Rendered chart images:
★ ★ ★
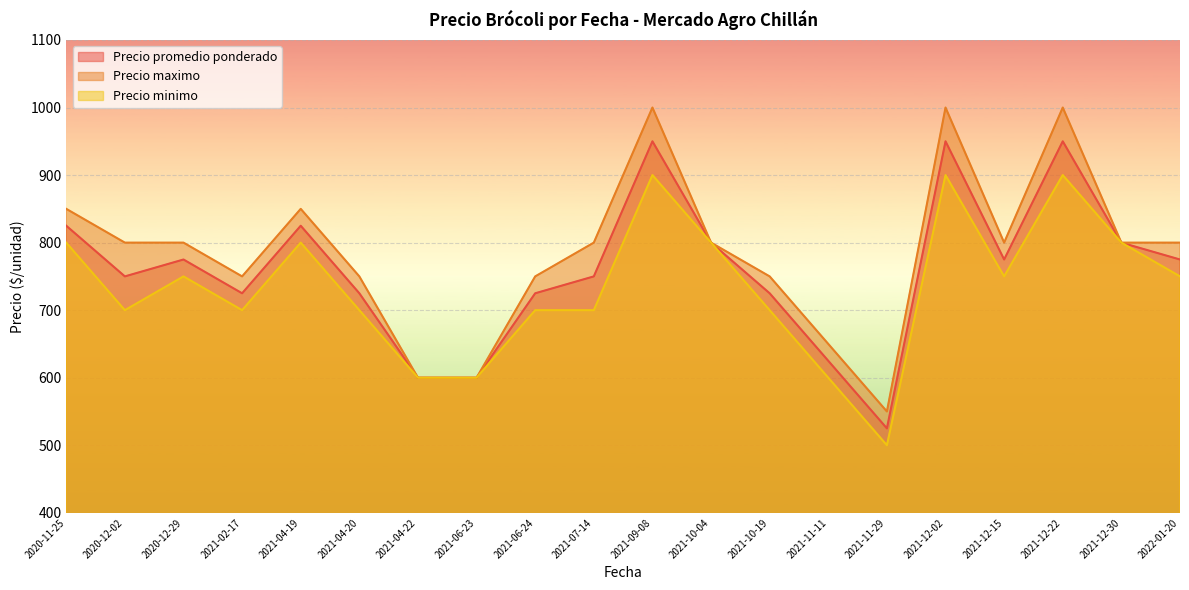

Where is Precio maximo nearest to the value 750?

2021-02-17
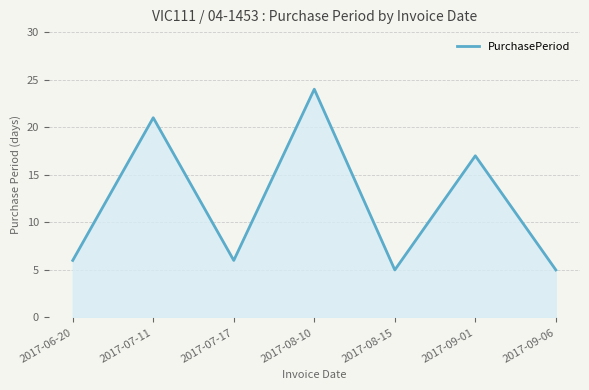

What is the difference between the maximum and minimum values?

19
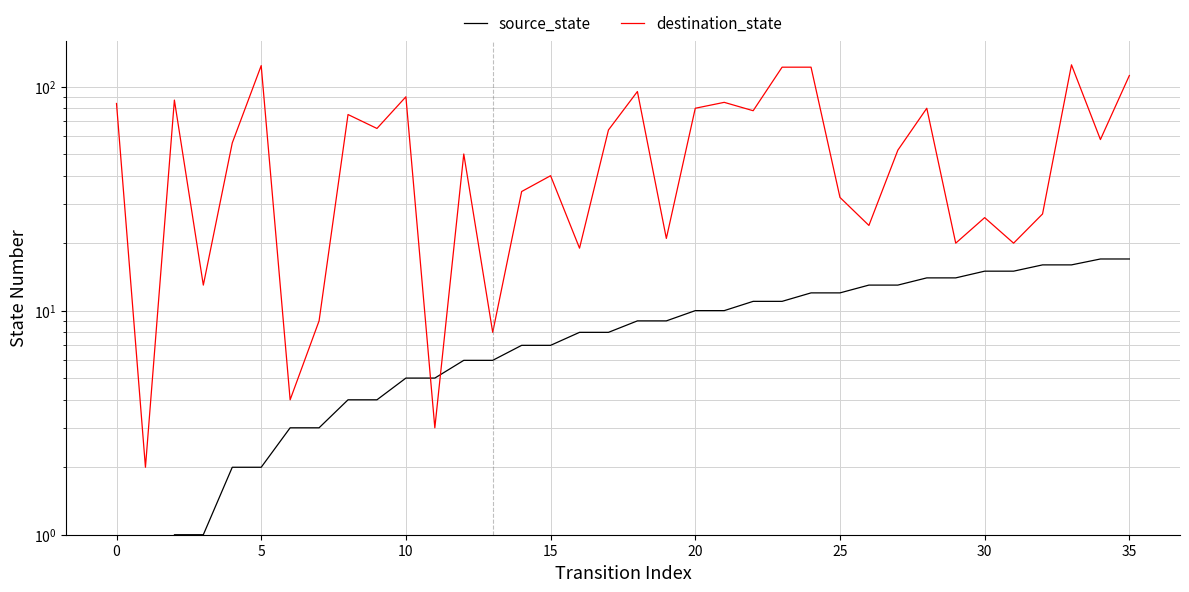

In destination_state, how many points are lower than both neighbors (excluding endpoints)?

13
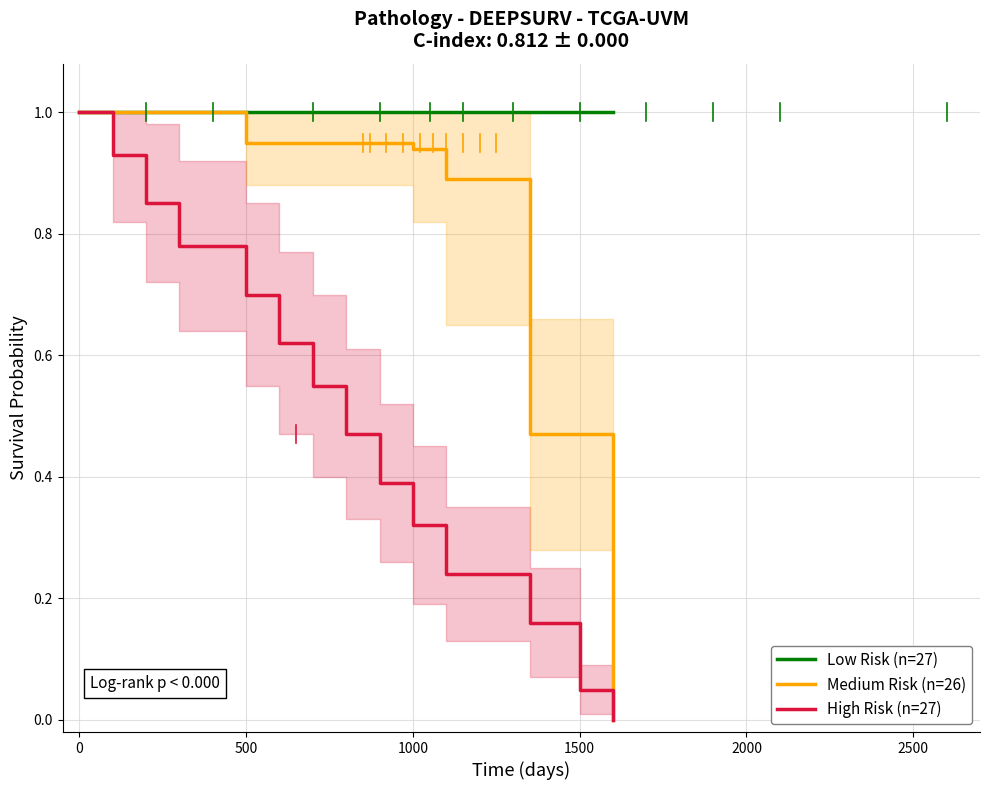

What is the highest value of the Medium Risk (n=26) series?

1.0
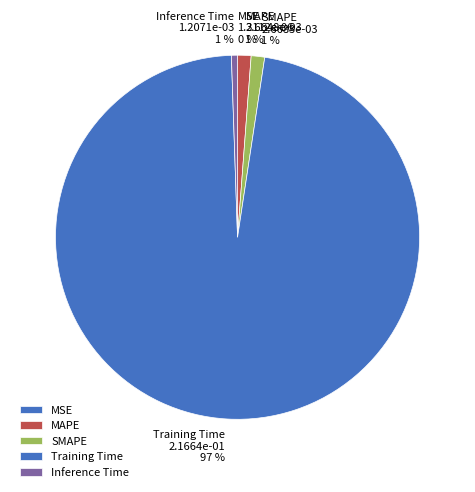

To the nearest percent, what percentage of the pie is SMAPE?

1%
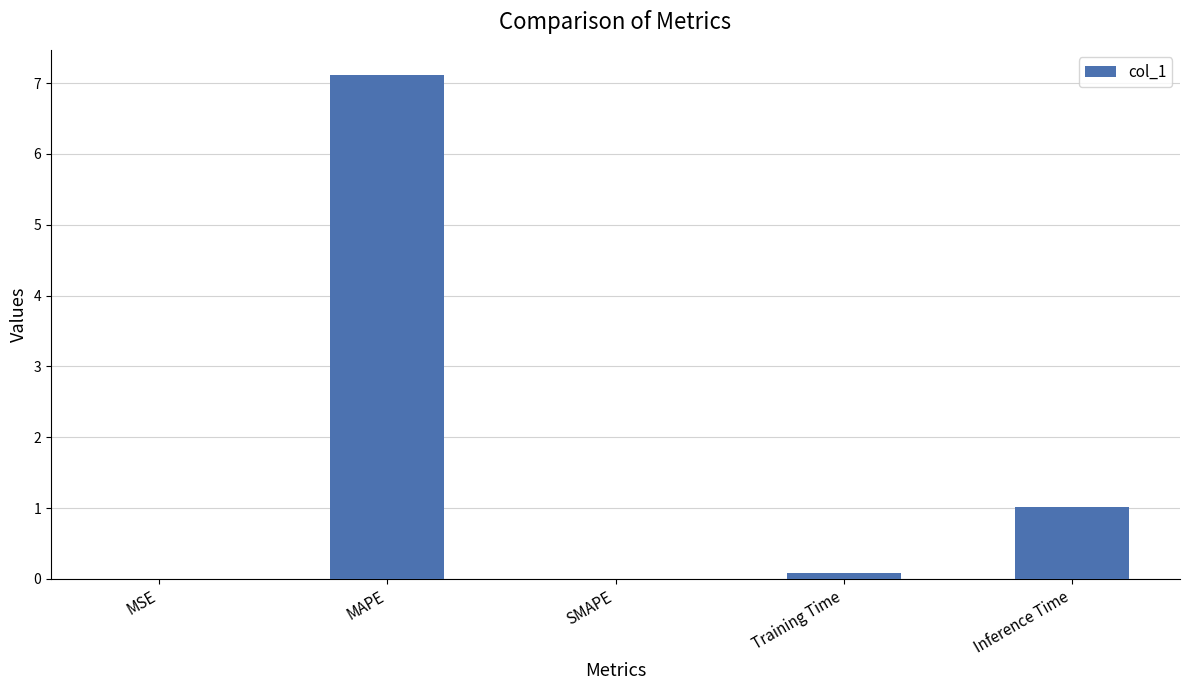

The chart shows a value of -2.3 at SMAPE. True or false?

False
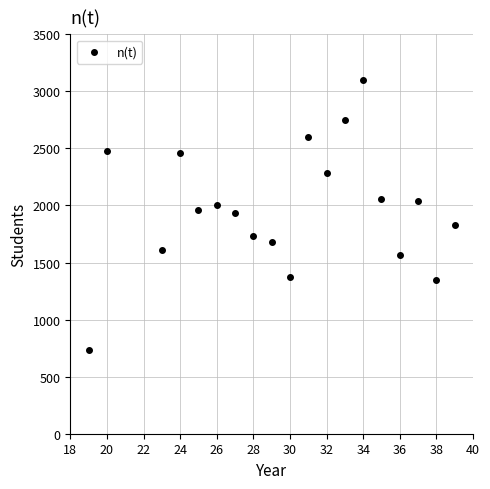

What is the range of Y values (max minus min)?

2365.4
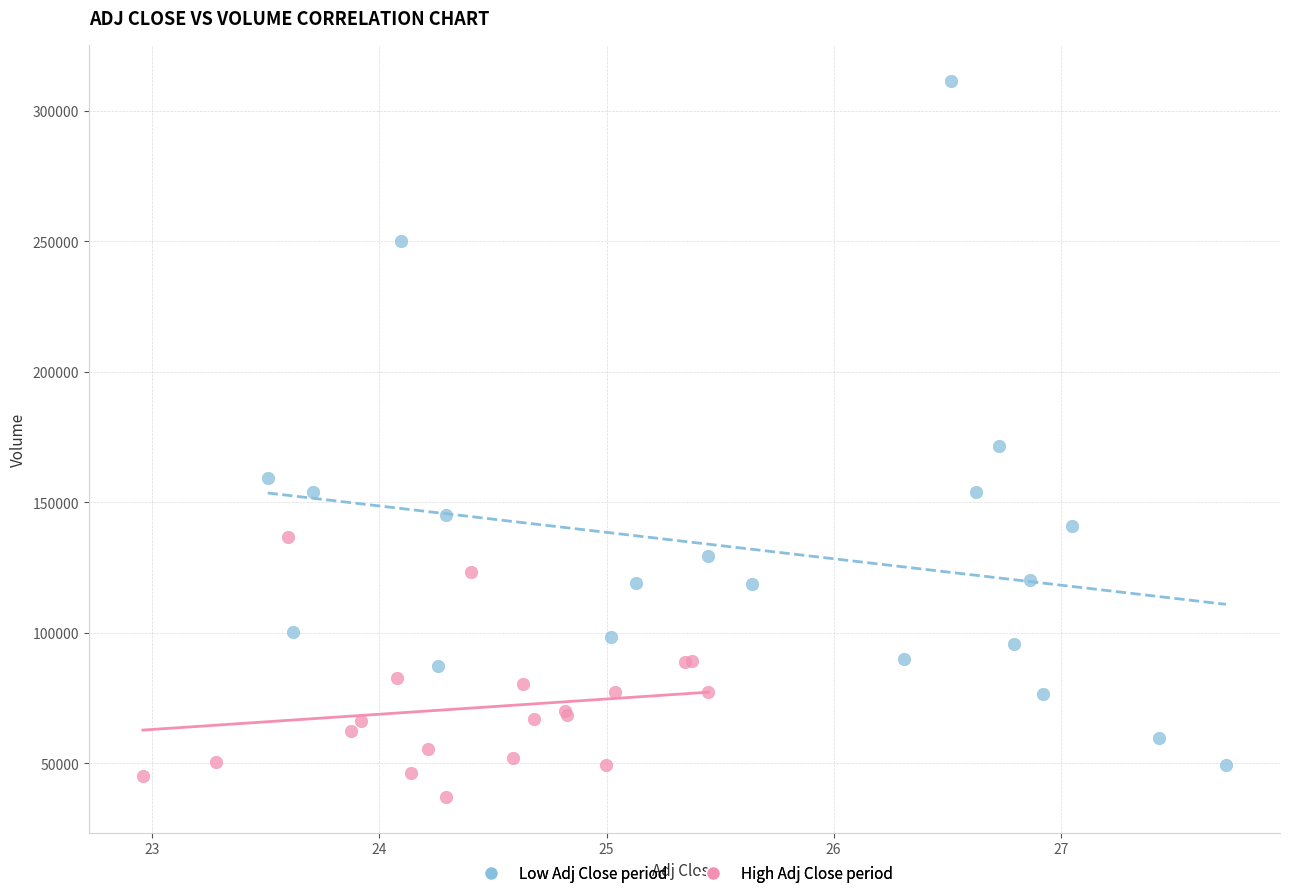

Which series reaches the minimum Y coordinate?

High Adj Close period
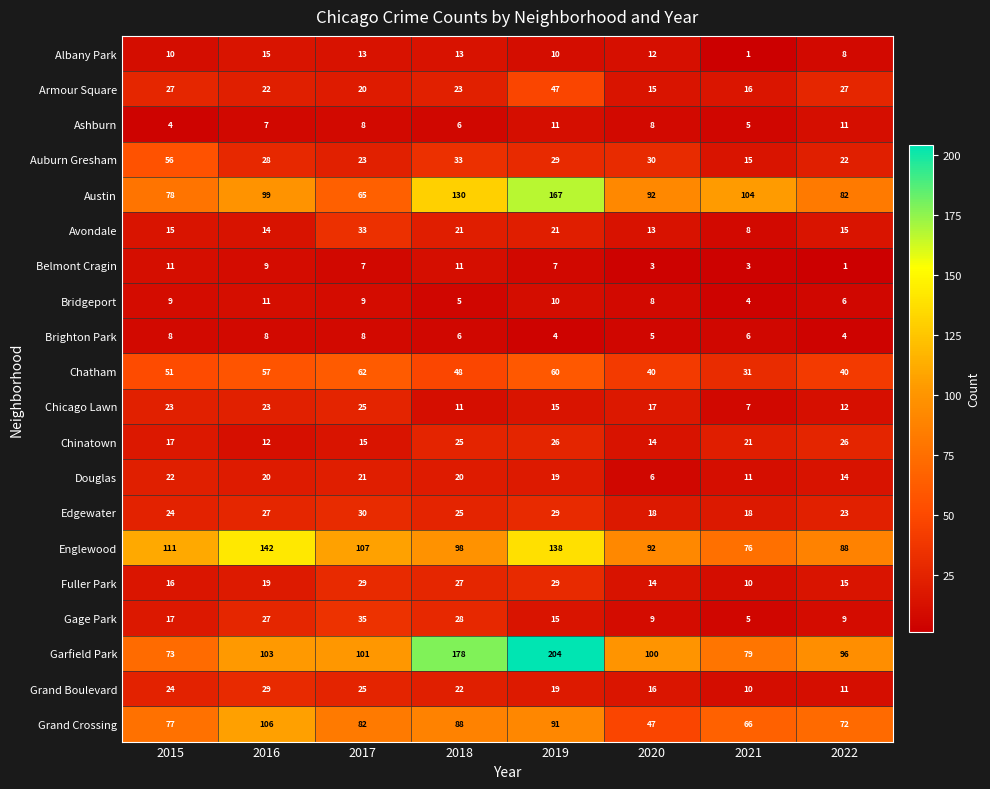

What is the maximum value for Chatham?

62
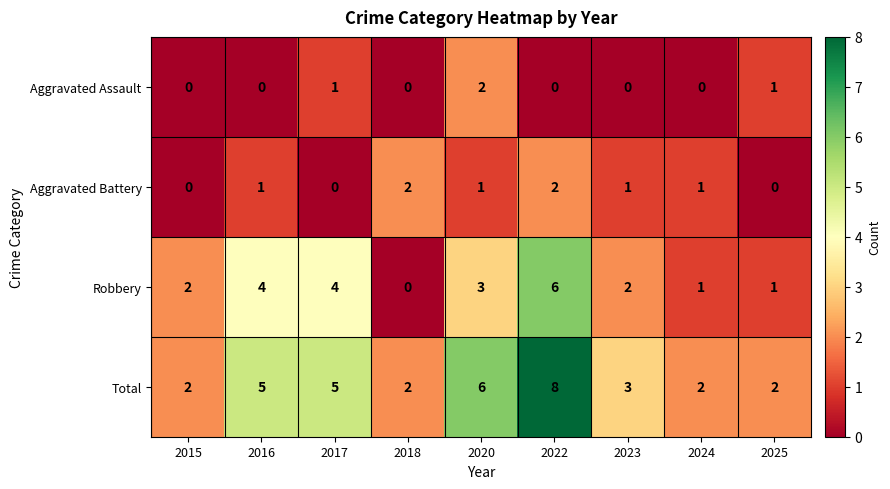

What is the maximum value for Robbery?

6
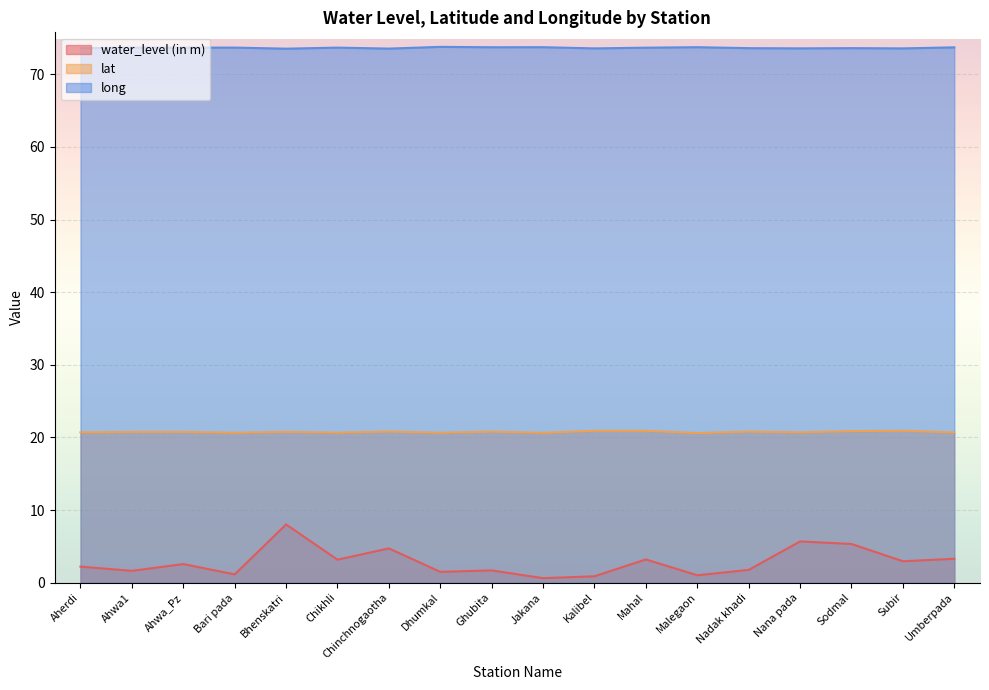

Which series has the largest total across all categories?

long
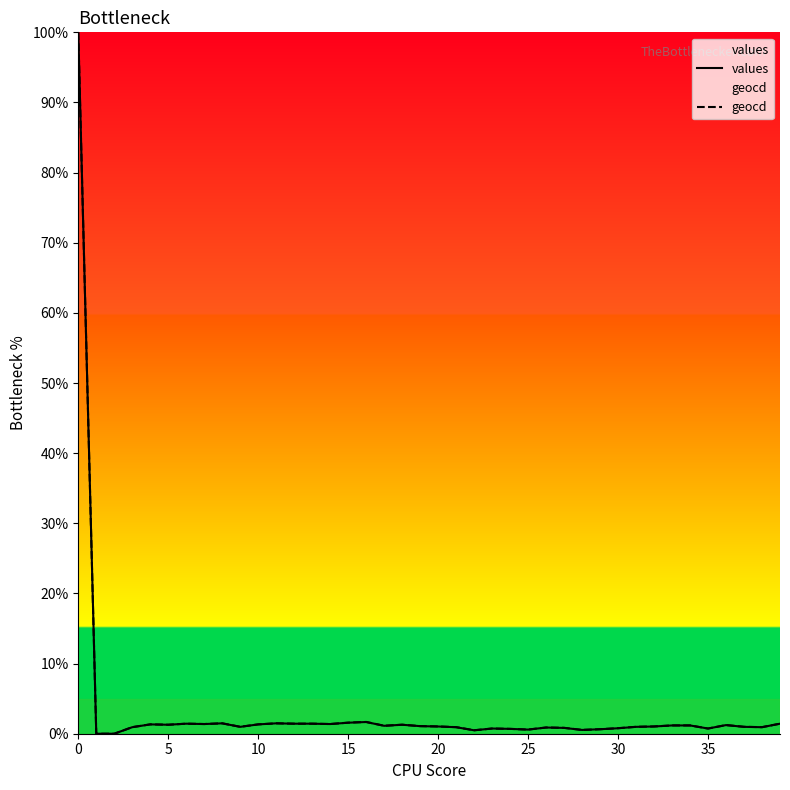

What is the greatest value displayed?

100.0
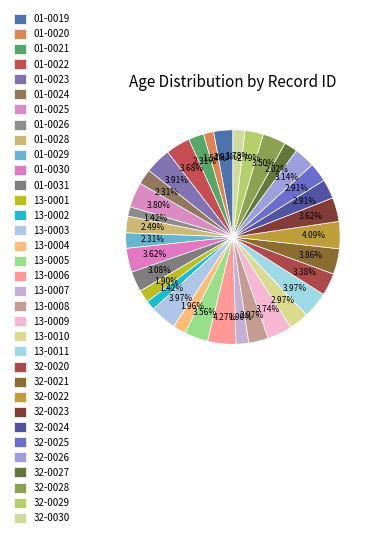

Which slice is the largest?

13-0006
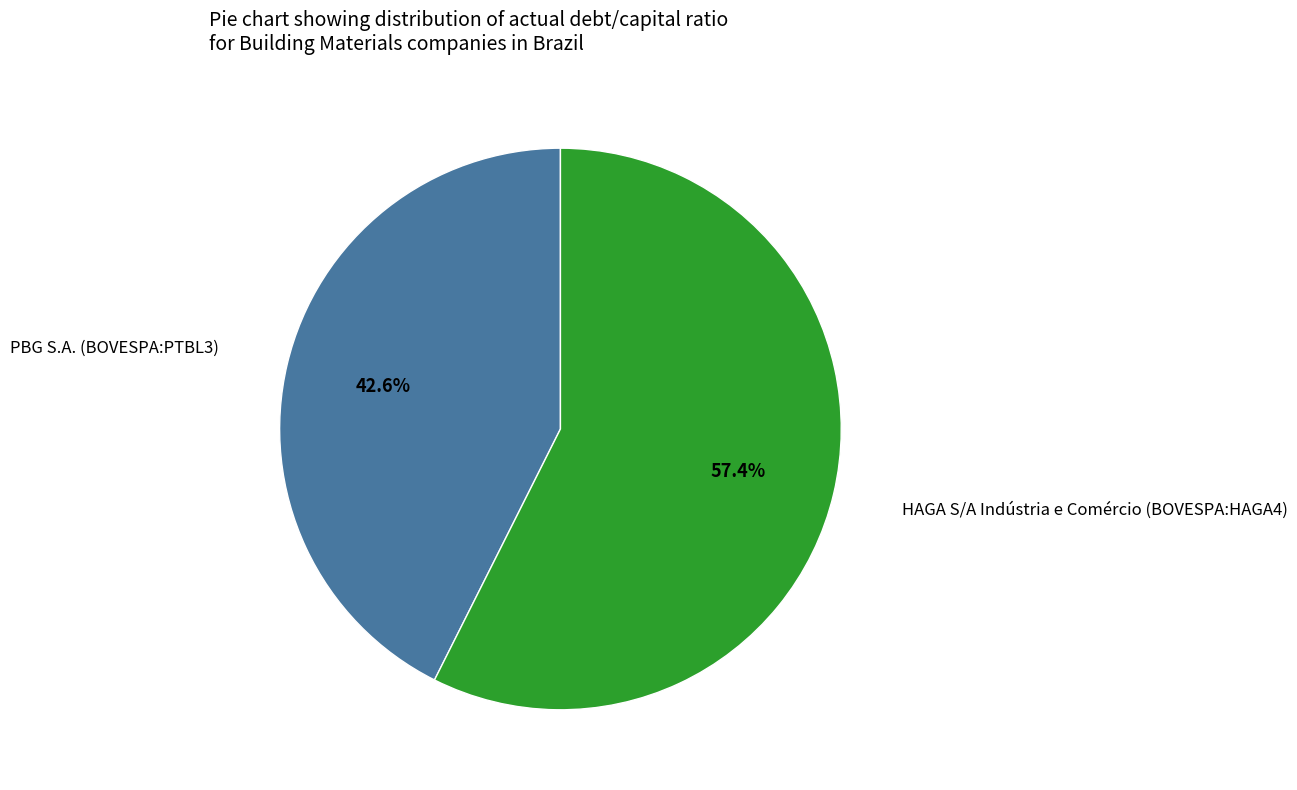

Is there any slice that represents more than half of the pie?

Yes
★ ★ ★
Show every line above that contains the word "largest".

RESPONSE BOX:
Which series has the largest total across all categories?
Which slice is the largest?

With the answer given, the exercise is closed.